• WORK INSTRUCTION
In the entries below, find the lines with the word "Indonesia" and copy them.
_ _ _ _ _
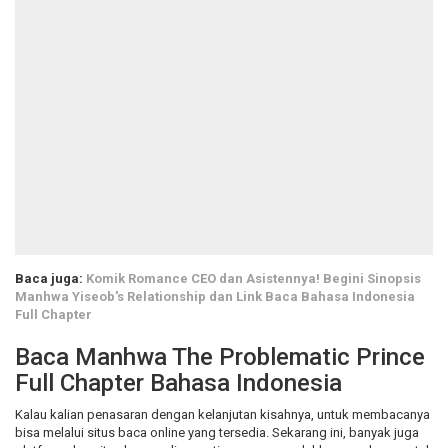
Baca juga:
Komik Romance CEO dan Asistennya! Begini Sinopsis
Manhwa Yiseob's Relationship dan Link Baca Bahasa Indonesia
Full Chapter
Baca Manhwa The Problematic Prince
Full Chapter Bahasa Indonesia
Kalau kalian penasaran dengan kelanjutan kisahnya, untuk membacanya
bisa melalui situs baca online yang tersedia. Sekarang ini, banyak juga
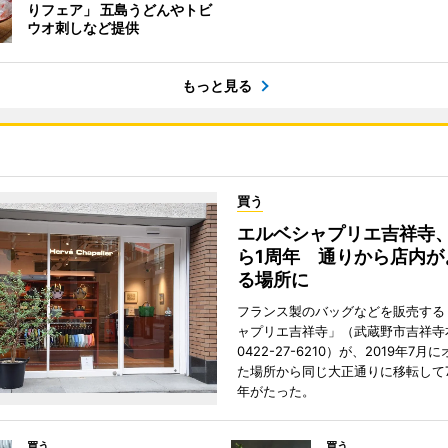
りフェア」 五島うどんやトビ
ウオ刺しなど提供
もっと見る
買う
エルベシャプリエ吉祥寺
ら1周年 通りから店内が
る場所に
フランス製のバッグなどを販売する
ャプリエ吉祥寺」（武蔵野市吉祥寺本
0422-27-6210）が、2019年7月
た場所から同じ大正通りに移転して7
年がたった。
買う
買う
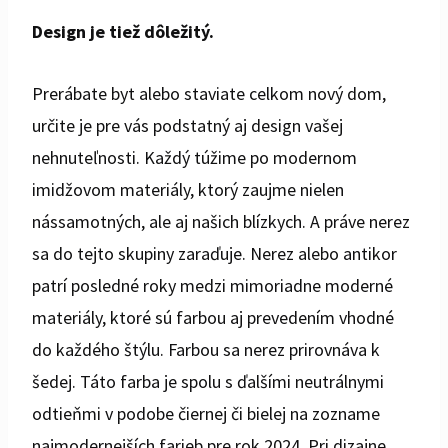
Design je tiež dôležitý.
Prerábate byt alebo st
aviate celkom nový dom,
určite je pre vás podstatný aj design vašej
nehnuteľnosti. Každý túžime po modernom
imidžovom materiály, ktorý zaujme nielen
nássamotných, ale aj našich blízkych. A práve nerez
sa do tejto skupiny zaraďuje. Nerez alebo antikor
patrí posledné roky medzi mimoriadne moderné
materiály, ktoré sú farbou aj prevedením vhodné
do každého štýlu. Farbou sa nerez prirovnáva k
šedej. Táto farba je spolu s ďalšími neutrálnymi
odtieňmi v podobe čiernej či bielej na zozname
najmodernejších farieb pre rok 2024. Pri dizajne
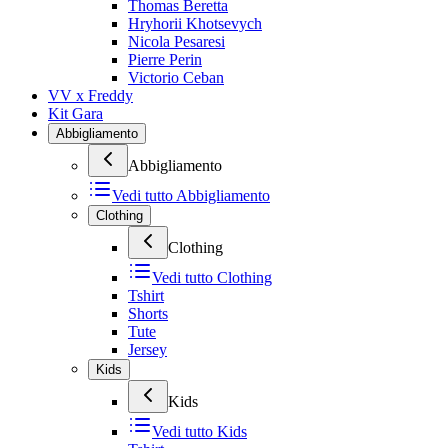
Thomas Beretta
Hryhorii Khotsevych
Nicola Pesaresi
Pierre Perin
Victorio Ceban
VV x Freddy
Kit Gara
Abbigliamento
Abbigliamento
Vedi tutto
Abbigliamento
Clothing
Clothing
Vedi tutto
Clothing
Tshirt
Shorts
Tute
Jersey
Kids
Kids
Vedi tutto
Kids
_ _ _ _ _
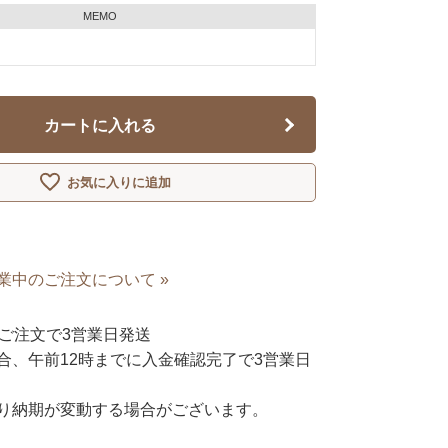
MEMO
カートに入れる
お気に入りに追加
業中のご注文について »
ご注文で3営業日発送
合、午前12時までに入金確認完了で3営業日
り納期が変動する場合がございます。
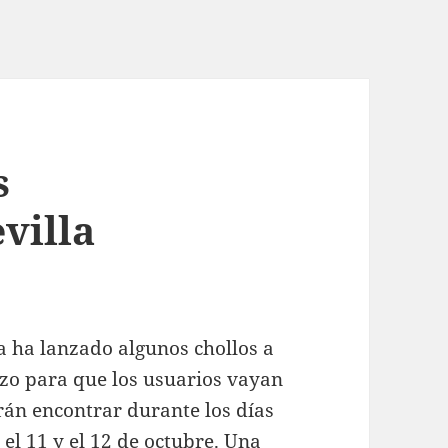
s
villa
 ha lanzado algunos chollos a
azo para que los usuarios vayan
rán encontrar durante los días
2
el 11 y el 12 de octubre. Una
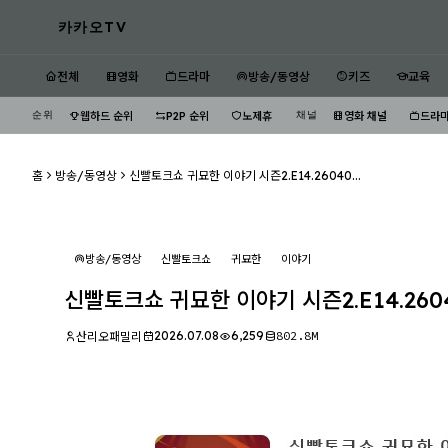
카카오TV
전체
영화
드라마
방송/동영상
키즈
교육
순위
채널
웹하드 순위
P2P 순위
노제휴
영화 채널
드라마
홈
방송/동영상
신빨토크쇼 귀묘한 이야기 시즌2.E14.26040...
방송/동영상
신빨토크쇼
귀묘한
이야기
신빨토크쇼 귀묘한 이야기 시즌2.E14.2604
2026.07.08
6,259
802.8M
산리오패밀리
_ _ _ _ _
• RESPONSE
Manhwa Yiseob's Relationship dan Link Baca Bahasa Indonesia
Full Chapter Bahasa Indonesia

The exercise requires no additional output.